STEM™ 2.0 is a method that allows for scientific thinking and disciplined implementation to ensure that the delivered software can indeed be guaranteed to be clean. The central core of STEM™ is establishing a clear goal and then performing activities that will indeed get us to the goal. In STEM™, the goal translates to “Uncover these potential defects”. These potential defects are hypothesized and all the later activities are about proving that the hypothesized defect(s) do/do-not exist.
Hypothesis-based testing is therefore an approach to testing that is about establishing a hypothesis and proving/disproving them. In Hypothesis-based testing, the key tenet is to establish a hypothesis that these potential defects may exist, and then proving/disproving their existence. Hypothesis-based testing is powered by STEM™ 2.0! I hope you see the connection now!
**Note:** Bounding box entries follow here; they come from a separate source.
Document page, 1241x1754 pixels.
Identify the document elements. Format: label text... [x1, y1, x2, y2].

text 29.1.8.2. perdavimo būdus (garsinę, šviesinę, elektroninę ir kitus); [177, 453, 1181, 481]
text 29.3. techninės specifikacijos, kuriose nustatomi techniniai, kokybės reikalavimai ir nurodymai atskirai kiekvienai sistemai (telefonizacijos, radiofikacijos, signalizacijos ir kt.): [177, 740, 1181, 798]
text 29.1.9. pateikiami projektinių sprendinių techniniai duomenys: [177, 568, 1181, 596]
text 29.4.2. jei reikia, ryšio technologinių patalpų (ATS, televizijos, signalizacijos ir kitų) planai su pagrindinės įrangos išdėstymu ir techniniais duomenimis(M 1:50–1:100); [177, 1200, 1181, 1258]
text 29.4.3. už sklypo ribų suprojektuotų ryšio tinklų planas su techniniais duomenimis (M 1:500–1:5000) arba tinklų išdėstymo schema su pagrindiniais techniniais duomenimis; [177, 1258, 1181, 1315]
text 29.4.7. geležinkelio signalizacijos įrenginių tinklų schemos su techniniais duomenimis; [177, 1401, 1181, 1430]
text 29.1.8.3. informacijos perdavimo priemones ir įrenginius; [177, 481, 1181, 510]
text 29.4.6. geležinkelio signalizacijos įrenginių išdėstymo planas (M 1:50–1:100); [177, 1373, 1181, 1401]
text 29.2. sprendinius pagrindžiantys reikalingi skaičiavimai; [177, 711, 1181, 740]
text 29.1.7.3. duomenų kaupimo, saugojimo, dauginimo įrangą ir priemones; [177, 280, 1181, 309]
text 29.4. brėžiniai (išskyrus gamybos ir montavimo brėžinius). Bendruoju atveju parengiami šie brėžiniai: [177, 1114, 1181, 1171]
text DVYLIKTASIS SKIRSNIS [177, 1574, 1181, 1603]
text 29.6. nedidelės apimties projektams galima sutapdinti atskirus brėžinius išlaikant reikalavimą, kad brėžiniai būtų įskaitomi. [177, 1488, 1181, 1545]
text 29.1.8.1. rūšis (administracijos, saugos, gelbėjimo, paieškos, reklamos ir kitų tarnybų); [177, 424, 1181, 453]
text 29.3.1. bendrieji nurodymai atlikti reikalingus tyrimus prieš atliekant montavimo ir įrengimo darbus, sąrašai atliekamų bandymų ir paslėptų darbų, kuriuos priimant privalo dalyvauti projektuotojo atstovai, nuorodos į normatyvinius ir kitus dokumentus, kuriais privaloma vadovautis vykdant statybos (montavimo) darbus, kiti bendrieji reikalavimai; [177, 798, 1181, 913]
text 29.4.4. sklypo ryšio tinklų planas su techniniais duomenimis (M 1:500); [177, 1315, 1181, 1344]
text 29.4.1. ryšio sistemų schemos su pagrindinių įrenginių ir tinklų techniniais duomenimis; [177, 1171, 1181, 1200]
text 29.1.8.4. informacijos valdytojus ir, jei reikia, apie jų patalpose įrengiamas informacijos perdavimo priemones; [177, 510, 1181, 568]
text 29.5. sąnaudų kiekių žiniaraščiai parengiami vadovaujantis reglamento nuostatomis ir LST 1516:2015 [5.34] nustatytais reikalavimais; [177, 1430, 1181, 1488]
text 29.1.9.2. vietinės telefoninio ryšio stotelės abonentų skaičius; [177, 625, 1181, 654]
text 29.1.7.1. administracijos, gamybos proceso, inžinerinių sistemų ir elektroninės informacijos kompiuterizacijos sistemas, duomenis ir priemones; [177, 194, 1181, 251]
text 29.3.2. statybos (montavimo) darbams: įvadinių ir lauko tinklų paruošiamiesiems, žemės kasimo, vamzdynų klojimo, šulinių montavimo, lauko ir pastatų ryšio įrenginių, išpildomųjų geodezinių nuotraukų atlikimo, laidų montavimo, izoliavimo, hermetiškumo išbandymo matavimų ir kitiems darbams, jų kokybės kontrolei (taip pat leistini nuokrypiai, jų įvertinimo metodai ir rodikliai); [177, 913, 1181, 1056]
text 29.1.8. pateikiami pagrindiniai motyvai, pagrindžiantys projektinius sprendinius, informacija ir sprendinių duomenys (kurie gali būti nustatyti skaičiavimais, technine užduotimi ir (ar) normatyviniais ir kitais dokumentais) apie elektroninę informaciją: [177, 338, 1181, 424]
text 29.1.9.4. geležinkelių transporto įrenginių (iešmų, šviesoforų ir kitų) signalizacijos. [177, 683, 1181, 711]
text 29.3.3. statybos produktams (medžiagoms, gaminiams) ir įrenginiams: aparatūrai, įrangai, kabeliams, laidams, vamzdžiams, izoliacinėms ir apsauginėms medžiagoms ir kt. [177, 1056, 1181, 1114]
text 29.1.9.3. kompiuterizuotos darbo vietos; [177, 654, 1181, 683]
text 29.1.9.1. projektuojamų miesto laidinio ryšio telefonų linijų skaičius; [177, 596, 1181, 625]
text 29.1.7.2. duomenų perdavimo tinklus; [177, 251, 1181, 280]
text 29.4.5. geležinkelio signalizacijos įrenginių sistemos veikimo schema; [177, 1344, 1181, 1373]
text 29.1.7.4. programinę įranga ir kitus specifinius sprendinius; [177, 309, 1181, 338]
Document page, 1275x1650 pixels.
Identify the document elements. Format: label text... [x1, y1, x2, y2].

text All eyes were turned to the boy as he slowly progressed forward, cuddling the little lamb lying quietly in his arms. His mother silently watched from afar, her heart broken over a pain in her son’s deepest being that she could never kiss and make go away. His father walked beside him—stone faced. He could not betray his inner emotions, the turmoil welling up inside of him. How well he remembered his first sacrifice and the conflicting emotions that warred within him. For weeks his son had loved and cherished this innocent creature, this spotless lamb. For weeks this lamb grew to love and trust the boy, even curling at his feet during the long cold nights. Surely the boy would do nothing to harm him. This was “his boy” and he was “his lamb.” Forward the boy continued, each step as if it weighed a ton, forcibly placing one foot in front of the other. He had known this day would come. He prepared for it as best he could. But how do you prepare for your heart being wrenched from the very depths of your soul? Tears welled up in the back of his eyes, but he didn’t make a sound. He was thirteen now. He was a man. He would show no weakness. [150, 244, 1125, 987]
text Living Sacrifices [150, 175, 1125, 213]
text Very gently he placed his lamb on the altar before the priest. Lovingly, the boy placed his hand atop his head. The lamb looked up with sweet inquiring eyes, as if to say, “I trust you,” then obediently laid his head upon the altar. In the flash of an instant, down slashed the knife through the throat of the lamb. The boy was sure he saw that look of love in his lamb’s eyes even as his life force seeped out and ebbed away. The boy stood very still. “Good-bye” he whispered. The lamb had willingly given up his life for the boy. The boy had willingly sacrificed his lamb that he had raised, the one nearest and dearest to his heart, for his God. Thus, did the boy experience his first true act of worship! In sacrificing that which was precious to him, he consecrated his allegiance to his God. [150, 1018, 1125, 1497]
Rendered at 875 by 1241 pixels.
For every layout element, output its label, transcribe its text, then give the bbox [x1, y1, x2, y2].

Think – when you go the doctor with ailments, he/she hypothesizes potential problems based on your symptoms, performs diagnostic tests to confirm the hypothesis and then prescribes the treatment regimen. When you go on a holiday, you hypothesize needs and accordingly pack items. Whenever you have a goal-focused, you always hypothesize the future situation(s) and then up with a list of activities. Hypothesis-based testing is the application of this thinking to uncovering defects in software. Hypothesis-based testing is not a normal term, it is invented in STAG! Hypothesis based testing is powered by STEM™ 2.0.